During the development of DeepSeek-R1, two alternative methods were explored but ultimately deemed unsuccessful due to various limitations:
Process Reward Model (PRM)
- Concept: PRM was considered as a way to guide the model towards better approaches for solving reasoning tasks by evaluating the intermediate steps in its reasoning process.
- Limitations:
- Difficulty in Defining Fine-Grained Steps: It proved challenging to explicitly define a fine-grained step in general reasoning. Unlike specific tasks where steps are clear, general reasoning can be complex and varied, making it hard to create a universal set of evaluation criteria for each step.
- Challenges in Determining Step Correctness: Assessing whether an intermediate step is correct is a difficult task. Automated annotation using models did not provide satisfactory results, and manual annotation is not scalable for large-scale reinforcement learning.
- Reward Hacking: Introducing a model-based PRM inevitably led to reward hacking, where the model exploits the reward system without genuinely improving its reasoning skills. Retraining the reward model also requires additional resources and complicates the training pipeline.
- Computational Overhead: Although PRM demonstrated an ability to re-rank the top-N responses generated by the model, or assist in guided search, its advantages were limited compared to the additional computational overhead it introduced, particularly during large-scale reinforcement learning.
- Conclusion: While PRM could be useful for reranking responses or assisting in guided searches, its limitations in terms of fine-grained step definitions, assessing correctness, reward hacking, and computational overhead made it less effective than the chosen approach for the large-scale reinforcement learning process of DeepSeek-R1.
Monte Carlo Tree Search (MCTS)
- Concept: Inspired by AlphaGo and AlphaZero, MCTS was explored to enhance test-time compute scalability. This approach involves breaking down answers into smaller parts, enabling the model to systematically explore the solution space.
- Implementation: The model was prompted to generate tags corresponding to specific reasoning steps necessary for the search. The process involved using collected prompts to find answers via MCTS, guided by a pre-trained value model, and iteratively refining the actor and value models with the resulting question-answer pairs.
- Limitations:
- Exponentially Larger Search Space: Unlike chess, where the search space is well-defined, token generation presents an exponentially larger search space. Setting a maximum extension limit for each node to address this led the model to get stuck in local optima.
- Difficulty Training Value Models: The value model directly influences the quality of generation, as it guides each step of the search process. Training a fine-grained value model proved inherently difficult, making it challenging for the model to iteratively improve. The success of AlphaGo relied on iteratively training a value model to enhance its performance. This proved difficult to replicate in their setup due to the complexities of token generation.

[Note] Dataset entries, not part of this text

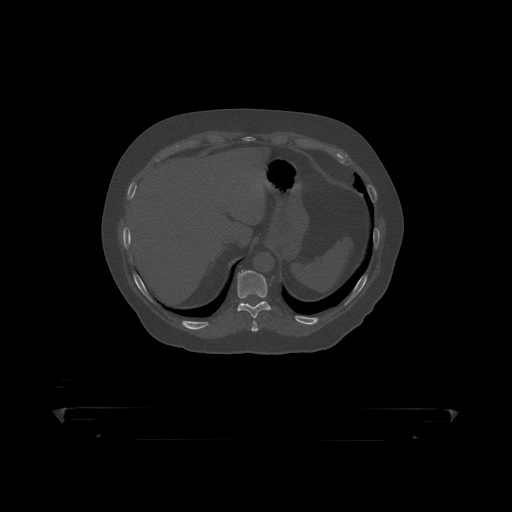
CT including the spine, one axial slice. Position 215 of 390 along the scan axis. Reconstruction kernel STANDARD. 120 kVp. Bone window (W 1800 / L 400 HU). 1.25 mm slice thickness. 512 × 512 image matrix. Patient: male, 60 years. Case-level facts recorded for this patient, not image findings: primary cancer: prostate.
Structures marked on this image (semi-automatically segmented with operator editing):
- T10 vertebra: box from (x=237, y=270) to (x=271, y=319) px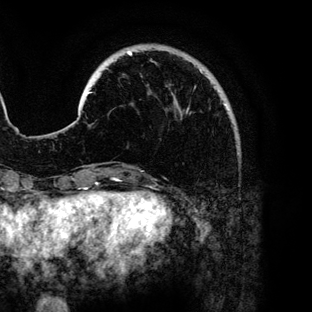
Breast MRI (dynamic contrast-enhanced), one axial slice. Slice 25 of 136 in the series (ordered by position). Cropped to one breast. Dynamic contrast-enhanced series, time point 2 of 6 at this slice position (early post-contrast). 3 T. TE 4.2 ms, TR 7.9 ms. 1.2 mm slice thickness. 312 × 312 image matrix, field of view 207 × 207 mm. Female patient.
Outlined on this slice (semi-automatically segmented with operator editing):
- enhancing-tissue mask used for the functional tumour volume (all voxels passing the contrast-enhancement thresholds inside the analysis volume; usually the tumour): bounding box [x1, y1, x2, y2] px = [89, 51, 229, 109]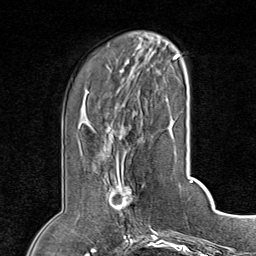
Breast MRI (dynamic contrast-enhanced), one axial slice; position 23 of 80 along the scan axis; cropped to one breast; dynamic contrast-enhanced series, time point 2 of 8 at this slice position (early post-contrast); 1.5 T; TE 1.8 ms, TR 4.3 ms; 2 mm slice thickness; 256 × 256 image matrix. Female patient.
Structures marked on this image (semi-automatically segmented with operator editing):
- enhancing-tissue mask used for the functional tumour volume (all voxels passing the contrast-enhancement thresholds inside the analysis volume; usually the tumour): bounding box [x1, y1, x2, y2] px = [111, 156, 137, 224]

- Challenges in Iterative Self-Search: While MCTS can improve performance during inference when paired with a pre-trained value model, iteratively boosting model performance through self-search remained a challenge.

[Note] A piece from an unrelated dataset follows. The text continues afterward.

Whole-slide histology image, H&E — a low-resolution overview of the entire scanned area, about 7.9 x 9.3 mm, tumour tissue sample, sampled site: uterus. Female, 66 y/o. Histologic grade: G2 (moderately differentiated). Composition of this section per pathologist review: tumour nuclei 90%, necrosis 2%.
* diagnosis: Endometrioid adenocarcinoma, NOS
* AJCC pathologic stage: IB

- Conclusion: Although MCTS can enhance performance during inference with a pre-trained value model, its inability to iteratively improve model performance through self-search, coupled with the difficulties in training value models and handling the exponential search space of token generation, made it unsuitable for the training process of DeepSeek-R1.
Concluding Remarks
DeepSeek-R1 represents a successful effort in enhancing model reasoning abilities through RL. DeepSeek-R1-Zero highlights the potential of pure RL without the need for cold-start data, while DeepSeek-R1 improves on this by leveraging cold-start data alongside iterative RL fine-tuning. Distilling reasoning capabilities to smaller dense models is also highly effective, with DeepSeek-R1-Distill-Qwen-1.5B outperforming GPT-4o and Claude-3.5-Sonnet on math benchmarks.